On Chalk Hill Blue landscape is the setting for the impossible task of living, whether as a hostile condition - "The madness, really, of a dawn chorus" - or a place that offers no possibility of belonging, however drunk you get. Burns reflects, darkly, on "The slick beds of somebody's home county." The album is specific about context, with tracks called ‘May 9th', ‘February' and 'Ridgeway', but these timestamps are only clues to a fragmented narrative. We catch tantalising glimpses of a story, moments brought into focus under Burns' piercing gaze. Meanwhile, Peel's music is hypnotic, whether brooding quietly or surging into a series of gradually overlapping and separating beats. On ‘Change', her synthesisers sound like a forest fire, a distant orchestra, a swarm of insects and a flock of birds. ‘Summer Blues' uses sad pianos, and ‘February' a chirping bassoon. The title track is an all-instrumental piece with synthesisers that drop neat lines of lone, heart-stopping notes.
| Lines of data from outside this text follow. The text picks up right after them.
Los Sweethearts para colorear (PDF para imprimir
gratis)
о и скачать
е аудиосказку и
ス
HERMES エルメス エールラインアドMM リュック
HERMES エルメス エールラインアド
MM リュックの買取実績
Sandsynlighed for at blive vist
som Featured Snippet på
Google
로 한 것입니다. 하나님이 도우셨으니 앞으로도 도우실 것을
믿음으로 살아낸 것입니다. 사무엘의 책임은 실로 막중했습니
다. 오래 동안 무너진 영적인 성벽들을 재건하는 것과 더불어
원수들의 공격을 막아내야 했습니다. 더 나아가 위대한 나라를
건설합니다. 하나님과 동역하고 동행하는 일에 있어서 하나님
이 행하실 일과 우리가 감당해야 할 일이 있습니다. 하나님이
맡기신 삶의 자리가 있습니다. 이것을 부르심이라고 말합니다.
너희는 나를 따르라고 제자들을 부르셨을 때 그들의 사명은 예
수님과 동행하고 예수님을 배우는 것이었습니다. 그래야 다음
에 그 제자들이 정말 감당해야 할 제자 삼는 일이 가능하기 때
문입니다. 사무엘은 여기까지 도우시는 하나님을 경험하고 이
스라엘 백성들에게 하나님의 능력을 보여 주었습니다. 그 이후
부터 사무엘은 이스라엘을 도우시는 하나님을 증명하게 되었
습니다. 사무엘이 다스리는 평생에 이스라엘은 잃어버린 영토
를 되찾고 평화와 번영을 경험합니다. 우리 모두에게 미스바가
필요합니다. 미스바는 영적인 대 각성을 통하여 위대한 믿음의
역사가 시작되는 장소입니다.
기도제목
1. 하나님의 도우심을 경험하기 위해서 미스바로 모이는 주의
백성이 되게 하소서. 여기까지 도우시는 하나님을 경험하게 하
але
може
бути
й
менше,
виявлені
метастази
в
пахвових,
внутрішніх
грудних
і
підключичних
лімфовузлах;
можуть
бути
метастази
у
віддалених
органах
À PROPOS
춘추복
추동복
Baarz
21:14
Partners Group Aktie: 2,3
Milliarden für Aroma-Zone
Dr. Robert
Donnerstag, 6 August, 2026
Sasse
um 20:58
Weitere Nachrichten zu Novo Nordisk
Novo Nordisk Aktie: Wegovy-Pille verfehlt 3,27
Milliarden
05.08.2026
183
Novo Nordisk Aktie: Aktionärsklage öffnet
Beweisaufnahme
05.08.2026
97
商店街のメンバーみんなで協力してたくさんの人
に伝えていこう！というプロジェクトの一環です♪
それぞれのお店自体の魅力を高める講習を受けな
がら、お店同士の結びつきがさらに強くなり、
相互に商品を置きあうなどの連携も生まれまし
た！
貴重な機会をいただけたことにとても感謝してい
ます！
Chalk Hill Blue is another fruitful divergence for Peel whose work is fast becoming something exceptional. Burns is a powerful writer, who tells us some of what need to hear in our anxious era of species collapse and climate change. His dispatches from the hills and pub gardens of Southern England anatomise the land effectively and concisely as Peel conjures spirits from the implacable earth, and sends them rolling across the downs, like a drifting mist.